### Exercise details
Each record needs to be transcribed word for word, though without its pictures.

*** Opening Exercise inputs ***

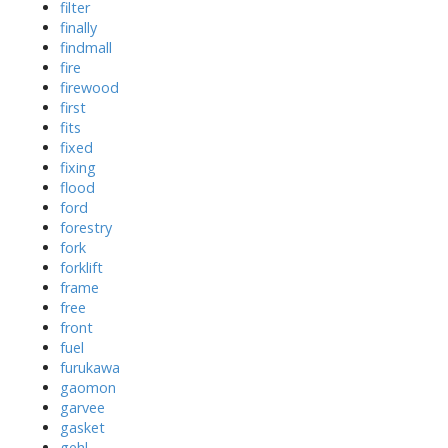
filter
finally
findmall
fire
firewood
first
fits
fixed
fixing
flood
ford
forestry
fork
forklift
frame
free
front
fuel
furukawa
gaomon
garvee
gasket
gehl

*** Closing Exercise inputs ***

### Finished exercise
filter
finally
findmall
fire
firewood
first
fits
fixed
fixing
flood
ford
forestry
fork
forklift
frame
free
front
fuel
furukawa
gaomon
garvee
gasket
gehl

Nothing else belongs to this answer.